-- Excerpt to read follows --

FEINGOLD OPENING: More than any other administration in recent history, this Administration has a penchant for secrecy. It has relied increasingly on secret evidence and closed tribunals, in Guantanamo and in the US. There is also an increasing prevalence in our country of secret law. It is a basic tenet of democracy that the people get to know their laws.
The recent release of the Yoo memorandum from 2003 has shown the importance of not allowing this secret law — goes into the binding precedent of the OLC on the federal government agencies. This contains no information about sources, methods or any other information about national security — but it did contain shaky legal rationale which the Administration did not want the public knowing was used as a foundation for their actions, and yet it was classified until just weeks ago.
Goes on to discuss the problems of any sort of oversight when you have such an internal policy of secrecy.
BROWNBACK OPENING: Problem? What problem?
Witnesses sworn in for testimony.
JOHN ELLWOOD, Deputy Asst. AG at OLC: Feingold says that the Administration plans to give the SSCIC limited access to the OLC memos on the CIA’s interrogation programs — Feingold says while limited access is better than no access, and there may be some provision for the SJC as well, it has taken years to get to this point and it is wholly inadequate for the Senate to perform its function of oversight. On to Ellwood himself.
The OLC has assisted the AG in his role as legal advisor to the executive and its agencies — as advice between attorney-client privilege. There is also time where OLC must provide advice on classified matters, where our advice must remain confidential. However, that doesn’t mean things will be secret — unless they are classified. The Administration has provided information to Congress about why they are holding information in confidence and/or in classified matters, and do so regularly through meetings and other correspondence.
DAWN JOHNSON: Her written testimony discusses the role of OLC and the harmful nature of secret law on democracy, the rule of law and accountability. The thing which causes her the most pause is the OLC’s tendency to issue opinions which tell the President and the executive branch that he can ignore the rule of law, and then not share those opinions with the legislative and judicial branches or the American public. On at least two occasions, the OLC wrongly advised the executive branch that they need not comply with existing laws — basing those opinions on profoundly flawed legal interpretations on extreme views of unilateral executive power. These opinions were not subject to questions by others holding more mainstream legal views — and formed the basis for a number of legally questionable actions — domestic spying by the NSA in violation of FISA, interrogation methods which fall outside legal treaty practices, etc.
One of the longstanding OLC "best practices" principles is to disclose OLC opinions at the earliest point possible, to enable public scrutiny of the actions and interpretations. These also require a notification in writing to Congress of any deviation from this — why it is necessary and what steps have been taken to mitigate problems.
BRADFORD BERENSON: I agree with Sen. Brownback — what problem? I don’t see a problem. In general, executive branch law is not made public either (1) because it may harm the national security (the classification issue) and (2) because the President wants to have some confidential advice from time to time as any other client seeking legal advice would need to have it, and it’s important for him to have that option. Goes on to discuss the FISA Court rulings, and how they are a classic foreign surveillance realm question — so long as Congress can have oversight via the Intel committee, then the public’s interest is safeguarded there.

-- Excerpt to read concluded --
-- Source material follows --

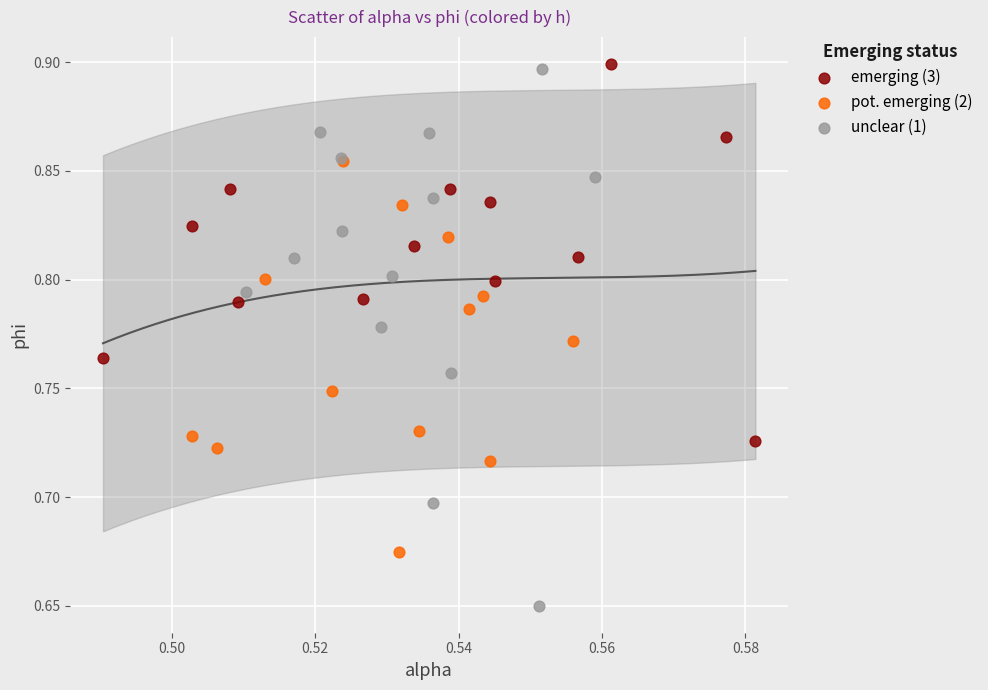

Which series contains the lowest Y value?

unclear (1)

-- Source material concluded --

*Directions*:
In the hearing notes on secret law, which recently released document does Feingold point to as showing why secret law shouldn't be allowed? You can skip the material; it isn't used here.

*Output of the task*:
The Yoo memorandum from 2003.